NOTE: This News in Context has been updated to reflect additional policy changes in Mexico. It supersedes the version posted on May 14, 2009.
By Sharon Camp and Fatima Juarez
On May 21 lawmakers in San Luis Potosí, Mexico, voted to amend the state’s constitution to recognize a “right to life” that begins at conception. San Luis Potosí is not the first Mexican state to adopt such a provision—Baja California, Campeche, Chihuahua, Colima, Durango, Guanajuato, Jalisco, Morelos, Nayarit, Puebla, Quintana Roo and Sonora have all recently passed similar legislation. The trend among Mexican states to reinforce what are already strict restrictions on abortion access comes in reaction to Mexico City’s groundbreaking 2007 policy to legalize abortion in the Federal District of Mexico during the first 12 weeks of pregnancy. Challenged by abortion rights opponents, the law was recently upheld by Mexico’s Supreme Court. This new spate of state-level laws further restricts Mexican women’s already limited access to legal abortion.
These policies not only demonstrate a shocking lack of compassion, they also directly contradict strong evidence from Mexico and other parts of the world that restricting abortion access does not make abortion less common—it just results in more women dying or being injured by clandestine and unsafe procedures.
Case in point: Despite highly restrictive policies, the number of abortions performed in Mexico increased by one-third (from 533,000 to 875,000) between 1990 and 2006, according to a new study conducted by El Colegio de Mexico, the Population Council Mexico Office and the Guttmacher Institute.
Mexico’s abortion rate of 33 procedures per 1,000 women aged 15–44, is more than 40% higher than the rate in the United States (19 per 1,000 women), even though the procedure is broadly legal in the United States.
Safety is another key difference between the two countries. Fewer than 0.3% of abortion patients in the United States have complications requiring hospitalization. In stark contrast, 17% of Mexican women who obtained abortions in 2006 required treatment in public hospitals for complications.

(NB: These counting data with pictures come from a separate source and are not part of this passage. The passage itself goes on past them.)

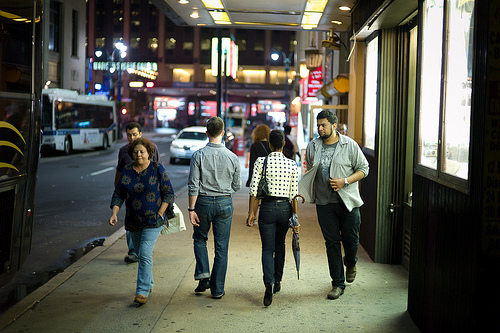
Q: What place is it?
A: It is a sidewalk.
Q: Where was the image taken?
A: It was taken at the sidewalk.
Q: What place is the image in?
A: It is at the sidewalk.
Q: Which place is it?
A: It is a sidewalk.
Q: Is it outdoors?
A: Yes, it is outdoors.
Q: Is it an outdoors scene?
A: Yes, it is outdoors.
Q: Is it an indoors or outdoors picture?
A: It is outdoors.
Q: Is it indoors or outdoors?
A: It is outdoors.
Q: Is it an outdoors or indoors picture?
A: It is outdoors.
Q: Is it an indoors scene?
A: No, it is outdoors.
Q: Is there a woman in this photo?
A: Yes, there is a woman.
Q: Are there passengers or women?
A: Yes, there is a woman.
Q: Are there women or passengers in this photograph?
A: Yes, there is a woman.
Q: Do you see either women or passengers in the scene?
A: Yes, there is a woman.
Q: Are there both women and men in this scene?
A: Yes, there are both a woman and a man.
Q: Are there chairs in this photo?
A: No, there are no chairs.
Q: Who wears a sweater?
A: The woman wears a sweater.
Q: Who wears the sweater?
A: The woman wears a sweater.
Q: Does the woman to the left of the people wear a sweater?
A: Yes, the woman wears a sweater.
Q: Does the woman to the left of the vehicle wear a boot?
A: No, the woman wears a sweater.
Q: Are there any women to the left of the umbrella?
A: Yes, there is a woman to the left of the umbrella.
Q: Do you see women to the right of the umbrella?
A: No, the woman is to the left of the umbrella.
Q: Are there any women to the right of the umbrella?
A: No, the woman is to the left of the umbrella.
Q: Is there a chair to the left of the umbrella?
A: No, there is a woman to the left of the umbrella.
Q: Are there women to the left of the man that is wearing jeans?
A: Yes, there is a woman to the left of the man.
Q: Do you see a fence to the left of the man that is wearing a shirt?
A: No, there is a woman to the left of the man.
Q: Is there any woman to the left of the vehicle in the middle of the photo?
A: Yes, there is a woman to the left of the vehicle.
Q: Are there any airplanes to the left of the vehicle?
A: No, there is a woman to the left of the vehicle.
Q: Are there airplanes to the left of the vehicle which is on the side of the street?
A: No, there is a woman to the left of the vehicle.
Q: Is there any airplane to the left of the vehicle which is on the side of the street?
A: No, there is a woman to the left of the vehicle.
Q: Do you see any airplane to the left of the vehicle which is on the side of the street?
A: No, there is a woman to the left of the vehicle.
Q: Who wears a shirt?
A: The woman wears a shirt.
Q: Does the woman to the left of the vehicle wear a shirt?
A: Yes, the woman wears a shirt.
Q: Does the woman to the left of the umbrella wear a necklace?
A: No, the woman wears a shirt.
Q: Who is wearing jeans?
A: The woman is wearing jeans.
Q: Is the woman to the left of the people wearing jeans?
A: Yes, the woman is wearing jeans.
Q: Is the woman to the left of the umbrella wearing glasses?
A: No, the woman is wearing jeans.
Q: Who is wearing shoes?
A: The woman is wearing shoes.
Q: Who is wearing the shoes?
A: The woman is wearing shoes.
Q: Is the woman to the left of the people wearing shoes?
A: Yes, the woman is wearing shoes.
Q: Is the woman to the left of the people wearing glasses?
A: No, the woman is wearing shoes.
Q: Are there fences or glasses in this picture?
A: No, there are no fences or glasses.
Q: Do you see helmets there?
A: No, there are no helmets.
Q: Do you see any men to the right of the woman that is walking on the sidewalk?
A: Yes, there is a man to the right of the woman.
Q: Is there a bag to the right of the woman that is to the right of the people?
A: No, there is a man to the right of the woman.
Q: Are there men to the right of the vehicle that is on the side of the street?
A: Yes, there is a man to the right of the vehicle.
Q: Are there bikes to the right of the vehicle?
A: No, there is a man to the right of the vehicle.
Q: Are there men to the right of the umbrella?
A: Yes, there is a man to the right of the umbrella.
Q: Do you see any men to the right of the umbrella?
A: Yes, there is a man to the right of the umbrella.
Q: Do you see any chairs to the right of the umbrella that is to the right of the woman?
A: No, there is a man to the right of the umbrella.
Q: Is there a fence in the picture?
A: No, there are no fences.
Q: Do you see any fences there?
A: No, there are no fences.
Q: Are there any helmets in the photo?
A: No, there are no helmets.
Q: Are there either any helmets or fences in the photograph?
A: No, there are no helmets or fences.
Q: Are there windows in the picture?
A: Yes, there is a window.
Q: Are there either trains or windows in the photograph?
A: Yes, there is a window.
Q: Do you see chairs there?
A: No, there are no chairs.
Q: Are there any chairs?
A: No, there are no chairs.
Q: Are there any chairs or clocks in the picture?
A: No, there are no chairs or clocks.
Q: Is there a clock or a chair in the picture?
A: No, there are no chairs or clocks.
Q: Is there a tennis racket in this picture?
A: No, there are no rackets.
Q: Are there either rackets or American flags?
A: No, there are no rackets or American flags.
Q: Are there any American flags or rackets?
A: No, there are no rackets or American flags.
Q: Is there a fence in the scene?
A: No, there are no fences.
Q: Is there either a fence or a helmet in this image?
A: No, there are no fences or helmets.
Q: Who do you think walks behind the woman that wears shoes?
A: The man walks behind the woman.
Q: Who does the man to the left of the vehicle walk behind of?
A: The man walks behind the woman.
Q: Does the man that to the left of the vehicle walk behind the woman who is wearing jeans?
A: Yes, the man walks behind the woman.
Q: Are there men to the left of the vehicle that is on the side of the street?
A: Yes, there is a man to the left of the vehicle.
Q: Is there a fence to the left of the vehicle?
A: No, there is a man to the left of the vehicle.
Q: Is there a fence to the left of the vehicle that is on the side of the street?
A: No, there is a man to the left of the vehicle.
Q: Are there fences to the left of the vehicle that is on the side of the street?
A: No, there is a man to the left of the vehicle.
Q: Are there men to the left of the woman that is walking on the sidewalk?
A: Yes, there is a man to the left of the woman.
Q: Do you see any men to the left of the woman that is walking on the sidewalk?
A: Yes, there is a man to the left of the woman.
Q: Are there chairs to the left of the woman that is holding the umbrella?
A: No, there is a man to the left of the woman.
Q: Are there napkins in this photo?
A: No, there are no napkins.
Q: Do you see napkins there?
A: No, there are no napkins.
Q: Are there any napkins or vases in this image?
A: No, there are no napkins or vases.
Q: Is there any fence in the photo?
A: No, there are no fences.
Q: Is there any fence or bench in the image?
A: No, there are no fences or benches.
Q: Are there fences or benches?
A: No, there are no fences or benches.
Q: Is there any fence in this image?
A: No, there are no fences.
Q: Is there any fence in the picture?
A: No, there are no fences.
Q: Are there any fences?
A: No, there are no fences.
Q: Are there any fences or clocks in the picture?
A: No, there are no fences or clocks.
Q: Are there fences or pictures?
A: No, there are no fences or pictures.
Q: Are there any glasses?
A: No, there are no glasses.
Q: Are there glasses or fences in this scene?
A: No, there are no glasses or fences.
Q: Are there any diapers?
A: No, there are no diapers.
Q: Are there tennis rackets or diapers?
A: No, there are no diapers or tennis rackets.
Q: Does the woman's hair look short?
A: Yes, the hair is short.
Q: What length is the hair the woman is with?
A: The hair is short.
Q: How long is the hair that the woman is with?
A: The hair is short.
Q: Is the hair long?
A: No, the hair is short.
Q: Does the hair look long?
A: No, the hair is short.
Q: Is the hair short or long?
A: The hair is short.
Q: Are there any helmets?
A: No, there are no helmets.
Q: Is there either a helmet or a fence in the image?
A: No, there are no helmets or fences.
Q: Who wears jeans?
A: The man wears jeans.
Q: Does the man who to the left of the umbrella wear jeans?
A: Yes, the man wears jeans.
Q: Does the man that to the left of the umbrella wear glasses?
A: No, the man wears jeans.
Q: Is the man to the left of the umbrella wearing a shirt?
A: Yes, the man is wearing a shirt.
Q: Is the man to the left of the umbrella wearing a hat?
A: No, the man is wearing a shirt.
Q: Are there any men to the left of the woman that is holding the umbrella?
A: Yes, there is a man to the left of the woman.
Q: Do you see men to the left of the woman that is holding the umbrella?
A: Yes, there is a man to the left of the woman.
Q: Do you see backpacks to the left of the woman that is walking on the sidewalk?
A: No, there is a man to the left of the woman.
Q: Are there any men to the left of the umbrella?
A: Yes, there is a man to the left of the umbrella.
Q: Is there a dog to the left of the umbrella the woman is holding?
A: No, there is a man to the left of the umbrella.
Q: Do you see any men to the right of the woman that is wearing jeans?
A: Yes, there is a man to the right of the woman.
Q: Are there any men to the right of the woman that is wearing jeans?
A: Yes, there is a man to the right of the woman.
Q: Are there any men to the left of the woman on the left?
A: No, the man is to the right of the woman.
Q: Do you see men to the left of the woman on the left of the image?
A: No, the man is to the right of the woman.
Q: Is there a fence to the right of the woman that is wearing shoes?
A: No, there is a man to the right of the woman.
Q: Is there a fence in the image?
A: No, there are no fences.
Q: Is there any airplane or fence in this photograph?
A: No, there are no fences or airplanes.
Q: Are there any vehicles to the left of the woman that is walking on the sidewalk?
A: Yes, there is a vehicle to the left of the woman.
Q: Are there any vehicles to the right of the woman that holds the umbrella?
A: No, the vehicle is to the left of the woman.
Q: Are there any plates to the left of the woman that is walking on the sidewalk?
A: No, there is a vehicle to the left of the woman.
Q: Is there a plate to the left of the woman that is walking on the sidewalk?
A: No, there is a vehicle to the left of the woman.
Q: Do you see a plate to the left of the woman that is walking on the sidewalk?
A: No, there is a vehicle to the left of the woman.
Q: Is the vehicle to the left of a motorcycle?
A: No, the vehicle is to the left of the woman.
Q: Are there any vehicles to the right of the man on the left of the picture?
A: Yes, there is a vehicle to the right of the man.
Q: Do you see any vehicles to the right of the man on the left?
A: Yes, there is a vehicle to the right of the man.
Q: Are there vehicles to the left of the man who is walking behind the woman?
A: No, the vehicle is to the right of the man.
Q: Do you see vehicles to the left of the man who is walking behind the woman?
A: No, the vehicle is to the right of the man.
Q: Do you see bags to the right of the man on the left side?
A: No, there is a vehicle to the right of the man.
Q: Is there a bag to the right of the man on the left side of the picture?
A: No, there is a vehicle to the right of the man.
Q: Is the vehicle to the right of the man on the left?
A: Yes, the vehicle is to the right of the man.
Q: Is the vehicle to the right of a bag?
A: No, the vehicle is to the right of the man.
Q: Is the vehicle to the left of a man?
A: No, the vehicle is to the right of a man.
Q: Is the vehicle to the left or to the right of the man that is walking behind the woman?
A: The vehicle is to the right of the man.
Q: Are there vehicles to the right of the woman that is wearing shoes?
A: Yes, there is a vehicle to the right of the woman.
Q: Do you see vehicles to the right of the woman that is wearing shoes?
A: Yes, there is a vehicle to the right of the woman.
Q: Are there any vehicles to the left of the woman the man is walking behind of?
A: No, the vehicle is to the right of the woman.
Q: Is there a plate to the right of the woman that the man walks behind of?
A: No, there is a vehicle to the right of the woman.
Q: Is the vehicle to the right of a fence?
A: No, the vehicle is to the right of a woman.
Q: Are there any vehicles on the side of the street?
A: Yes, there is a vehicle on the side of the street.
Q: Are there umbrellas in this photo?
A: Yes, there is an umbrella.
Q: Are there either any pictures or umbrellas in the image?
A: Yes, there is an umbrella.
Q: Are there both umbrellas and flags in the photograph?
A: No, there is an umbrella but no flags.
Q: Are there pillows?
A: No, there are no pillows.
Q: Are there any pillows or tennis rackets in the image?
A: No, there are no pillows or tennis rackets.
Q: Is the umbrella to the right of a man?
A: No, the umbrella is to the left of a man.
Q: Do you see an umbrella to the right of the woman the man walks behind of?
A: Yes, there is an umbrella to the right of the woman.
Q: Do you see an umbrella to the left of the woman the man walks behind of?
A: No, the umbrella is to the right of the woman.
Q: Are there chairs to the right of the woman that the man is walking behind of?
A: No, there is an umbrella to the right of the woman.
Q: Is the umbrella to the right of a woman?
A: Yes, the umbrella is to the right of a woman.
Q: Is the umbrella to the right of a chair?
A: No, the umbrella is to the right of a woman.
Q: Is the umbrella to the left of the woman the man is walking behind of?
A: No, the umbrella is to the right of the woman.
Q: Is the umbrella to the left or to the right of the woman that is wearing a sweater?
A: The umbrella is to the right of the woman.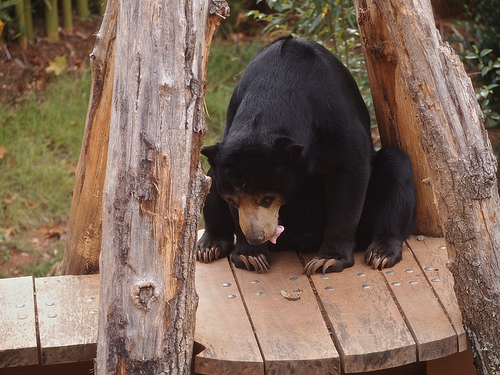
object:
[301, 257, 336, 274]
nails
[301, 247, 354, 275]
paw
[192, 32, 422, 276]
bear is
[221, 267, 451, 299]
screws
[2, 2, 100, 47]
bamboo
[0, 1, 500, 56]
background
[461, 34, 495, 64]
leave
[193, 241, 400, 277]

This comparison is not unique to North America. A worldwide study conducted by the Guttmacher Institute and the World Health Organization found that abortion rates tend to be lowest where the procedure is broadly legal and contraceptives are widely available and used. Moreover, abortion rates are roughly equal in regions where abortion is legal to those where it isn’t. The only difference, once again, is that the procedure is very safe in countries where abortion is legal and often unsafe in countries where it is highly restricted.
Worldwide, almost all abortions are the result of unintended pregnancies. If Mexican policymakers are concerned about reducing the need for abortion and safeguarding women’s health, they should heed the strong evidence and focus on policies that promote prevention.
This means acknowledging Mexican women’s increased desire to have smaller families by expanding access to contraceptives and promoting their use. It means supporting comprehensive sex education for young people to prepare them for life before they become sexually active. And it means ending abortion restrictions that do nothing to lower the incidence of abortion and only serve to endanger women’s lives. Mexican women deserve no less.